Genetic enhancement of the stearic acid (18:0) content of seeds has been
achieved by downregulating or blocking expression of the gene for the stearoyl-
ACP desaturase, the enzyme that catalyzes the conversion of 18:0 into the monounsaturated
18:1Δ
9 (Table 7.4). Transgenic and mutagenic approaches have
proven successful for suppressing expression of genes for the stearoyl-ACP desaturase
in seeds. An early example of the transgenic production of high stearic acid
seeds was achieved through antisense suppression of stearoyl-ACP desaturase
genes in canola and turnip rape (Knutzon
et al., 1992). RNAi methods were used to
generate cotton seeds with high 18:0 content. In both cases, seeds were obtained
with oils containing 30–40% 18:0 (Liu
et al., 2002). The resulting seeds, however,
germinated poorly, particularly at low temperature. Growth temperature has also
been shown to have a major impact on 18:0 accumulation in seeds of a sunflower
high stearic acid mutant (Fernández-Moya
et al., 2002). When these plants were
maintained at day/night temperatures of 35/25 °C, stearic acid comprised nearly
35% of the seed oil. In contrast, when the plants were grown at day/night temperatures
of 20/10 °C, levels of 18:0 in seeds decreased to ~8% of the total fatty
acids, essentially the same amounts present in the nonmutant parental seeds.

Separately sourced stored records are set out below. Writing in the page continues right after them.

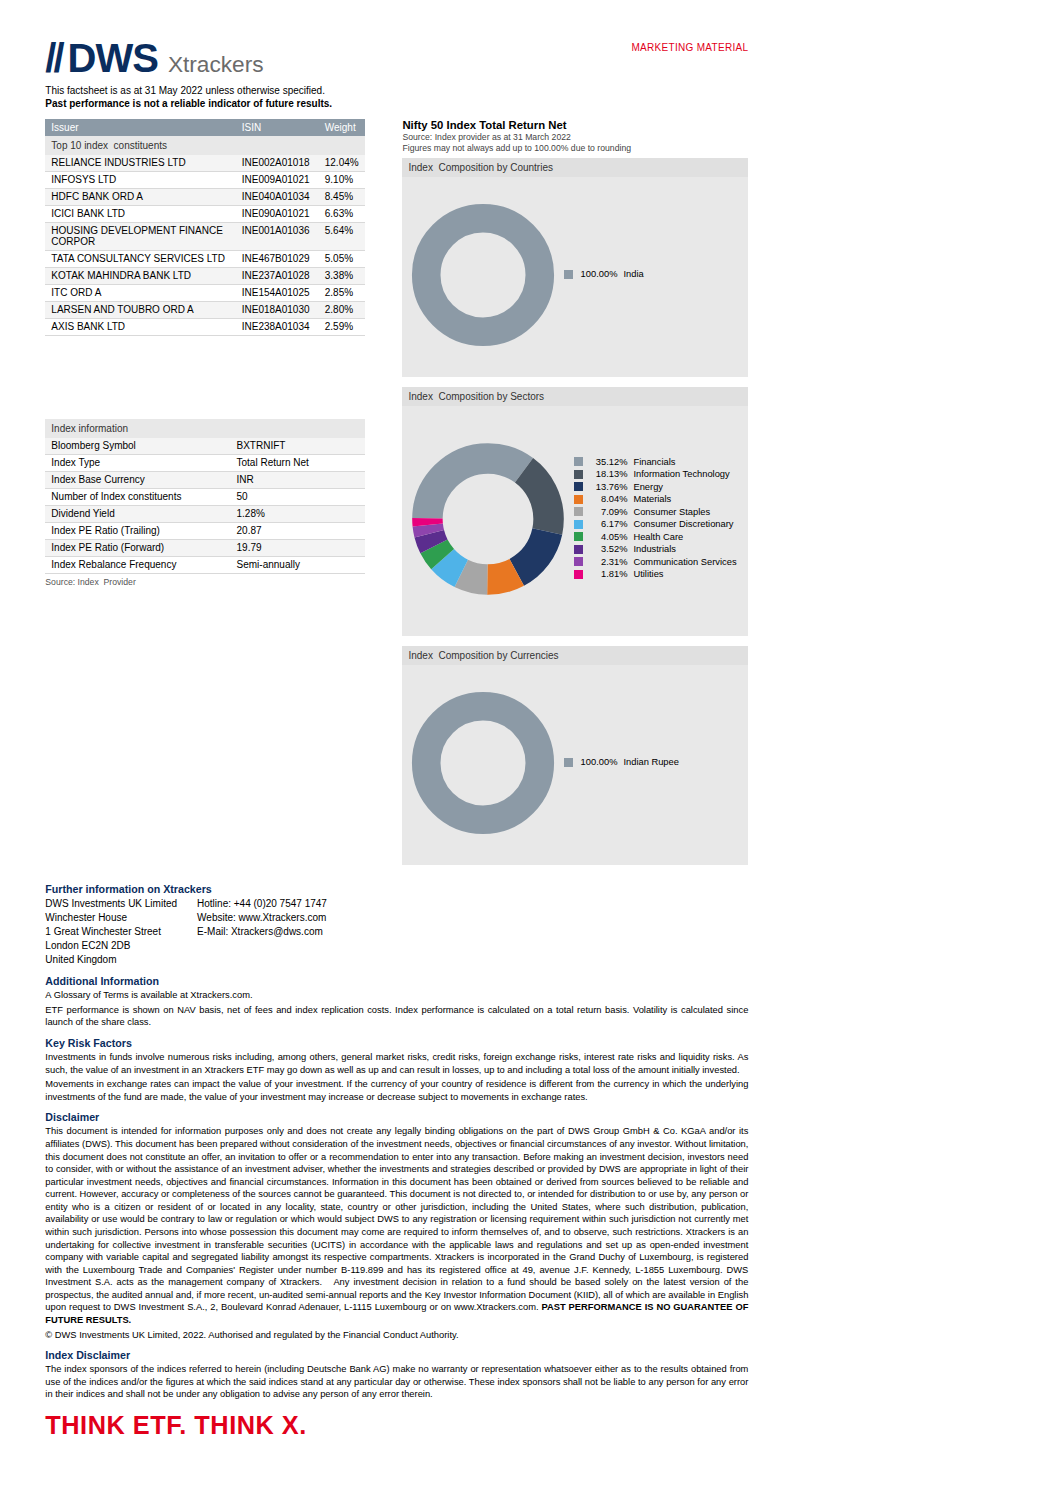//DWS Xtrackers
MARKETING MATERIAL
This factsheet is as at 31 May 2022 unless otherwise specified.
Past performance is not a reliable indicator of future results.
| Top 10 index constituents |
| --- |
| Issuer | ISIN | Weight |
| RELIANCE INDUSTRIES LTD | INE002A01018 | 12.04% |
| INFOSYS LTD | INE009A01021 | 9.10% |
| HDFC BANK ORD A | INE040A01034 | 8.45% |
| ICICI BANK LTD | INE090A01021 | 6.63% |
| HOUSING DEVELOPMENT FINANCE CORPOR | INE001A01036 | 5.64% |
| TATA CONSULTANCY SERVICES LTD | INE467B01029 | 5.05% |
| KOTAK MAHINDRA BANK LTD | INE237A01028 | 3.38% |
| ITC ORD A | INE154A01025 | 2.85% |
| LARSEN AND TOUBRO ORD A | INE018A01030 | 2.80% |
| AXIS BANK LTD | INE238A01034 | 2.59% |
| Index information |
| --- |
| Bloomberg Symbol | BXTRNIFT |
| Index Type | Total Return Net |
| Index Base Currency | INR |
| Number of Index constituents | 50 |
| Dividend Yield | 1.28% |
| Index PE Ratio (Trailing) | 20.87 |
| Index PE Ratio (Forward) | 19.79 |
| Index Rebalance Frequency | Semi-annually |
Source: Index Provider
Nifty 50 Index Total Return Net
Source: Index provider as at 31 March 2022
Figures may not always add up to 100.00% due to rounding
Index Composition by Countries
100.00% India
Index Composition by Sectors
35.12% Financials
18.13% Information Technology
13.76% Energy
8.04% Materials
7.09% Consumer Staples
6.17% Consumer Discretionary
4.05% Health Care
3.52% Industrials
2.31% Communication Services
1.81% Utilities
Index Composition by Currencies
100.00% Indian Rupee
Further information on Xtrackers
DWS Investments UK Limited
Winchester House
1 Great Winchester Street
London EC2N 2DB
United Kingdom
Hotline: +44 (0)20 7547 1747
Website: www.Xtrackers.com
E-Mail: Xtrackers@dws.com
Additional Information
A Glossary of Terms is available at Xtrackers.com.
ETF performance is shown on NAV basis, net of fees and index replication costs. Index performance is calculated on a total return basis. Volatility is calculated since launch of the share class.
Key Risk Factors
Investments in funds involve numerous risks including, among others, general market risks, credit risks, foreign exchange risks, interest rate risks and liquidity risks. As such, the value of an investment in an Xtrackers ETF may go down as well as up and can result in losses, up to and including a total loss of the amount initially invested.
Movements in exchange rates can impact the value of your investment. If the currency of your country of residence is different from the currency in which the underlying investments of the fund are made, the value of your investment may increase or decrease subject to movements in exchange rates.
Disclaimer
This document is intended for information purposes only and does not create any legally binding obligations on the part of DWS Group GmbH & Co. KGaA and/or its affiliates (DWS). This document has been prepared without consideration of the investment needs, objectives or financial circumstances of any investor. Without limitation, this document does not constitute an offer, an invitation to offer or a recommendation to enter into any transaction. Before making an investment decision, investors need to consider, with or without the assistance of an investment adviser, whether the investments and strategies described or provided by DWS are appropriate in light of their particular investment needs, objectives and financial circumstances. Information in this document has been obtained or derived from sources believed to be reliable and current. However, accuracy or completeness of the sources cannot be guaranteed. This document is not directed to, or intended for distribution to or use by, any person or entity who is a citizen or resident of or located in any locality, state, country or other jurisdiction, including the United States, where such distribution, publication, availability or use would be contrary to law or regulation or which would subject DWS to any registration or licensing requirement within such jurisdiction not currently met within such jurisdiction. Persons into whose possession this document may come are required to inform themselves of, and to observe, such restrictions. Xtrackers is an undertaking for collective investment in transferable securities (UCITS) in accordance with the applicable laws and regulations and set up as open-ended investment company with variable capital and segregated liability amongst its respective compartments. Xtrackers is incorporated in the Grand Duchy of Luxembourg, is registered with the Luxembourg Trade and Companies' Register under number B-119.899 and has its registered office at 49, avenue J.F. Kennedy, L-1855 Luxembourg. DWS Investment S.A. acts as the management company of Xtrackers. Any investment decision in relation to a fund should be based solely on the latest version of the prospectus, the audited annual and, if more recent, un-audited semi-annual reports and the Key Investor Information Document (KIID), all of which are available in English upon request to DWS Investment S.A., 2, Boulevard Konrad Adenauer, L-1115 Luxembourg or on www.Xtrackers.com. PAST PERFORMANCE IS NO GUARANTEE OF FUTURE RESULTS.
© DWS Investments UK Limited, 2022. Authorised and regulated by the Financial Conduct Authority.
Index Disclaimer
The index sponsors of the indices referred to herein (including Deutsche Bank AG) make no warranty or representation whatsoever either as to the results obtained from use of the indices and/or the figures at which the said indices stand at any particular day or otherwise. These index sponsors shall not be liable to any person for any error in their indices and shall not be under any obligation to advise any person of any error therein.
THINK ETF. THINK X.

These results reflect the plant cell’s ability to adjust fatty acid composition in
order to maintain the fluidity of membranes. At low temperatures, the presence of
high levels of 18:0, which has a melting point of 70 °C, likely disrupts the integrity
of membranes and perhaps oil bodies and, as a result, compromises the viability
of cells. It should be noted that in seeds engineered to produce high levels of 18:0,
the content of this fatty acid is not only increased in the storage oil but also in
microsomal membranes (A´ lvarez-Ortega
et al., 1997).
From a metabolic engineering standpoint, one would predict that an 18:0
content of 70–80% should be attainable in seeds by suppression of stearoyl-ACP
desaturase expression. These levels of oleic acid are routinely obtained by suppression
of
FAD2 expression in seeds of transgenic plants. Instead, stearic acid levels in
transgenic or mutant seeds rarely exceed 30–40% of the total fatty acids. The likely
explanation for this apparent shortfall is that seeds are not viable if stearic acid
accumulates to high levels, especially under conditions of low to moderate growth
temperatures. It is notable that a limited number of tropical and subtropical plants
produce seed oils with >65% 18:0, suggesting that transgenic crop seeds accumulating
comparable levels are a viable goal. Perhaps, a successful engineering strategy
for high levels of stearic acid accumulation will include the introduction of a
metabolic mechanism to exclude stearic acid from membrane lipids, coupled with
the cultivation of these genetically enhanced crops in warm climates.
An alternative, but quantitatively less successful approach for producing seeds
with elevated 18:0 content has involved the transgenic expression of divergent forms of the oleoyl-ACP thioesterase or FatA. The FatA enzyme typically displays
a strong substrate preference for oleoyl-ACP; however, a divergent form of this
enzyme with increased activity for stearoyl-ACP has been identified in seeds of
Garcinia mangostana or mangosteen (Hawkins and Kridl, 1998). Stearic acid comprises
about 55% of the oil of these seeds. Expression of the mangosteen cDNA in
canola under control of a strong seed specific promoter permitted accumulation of
18:0 to ~22% of the seed oil (Hawkins and Kridl, 1998).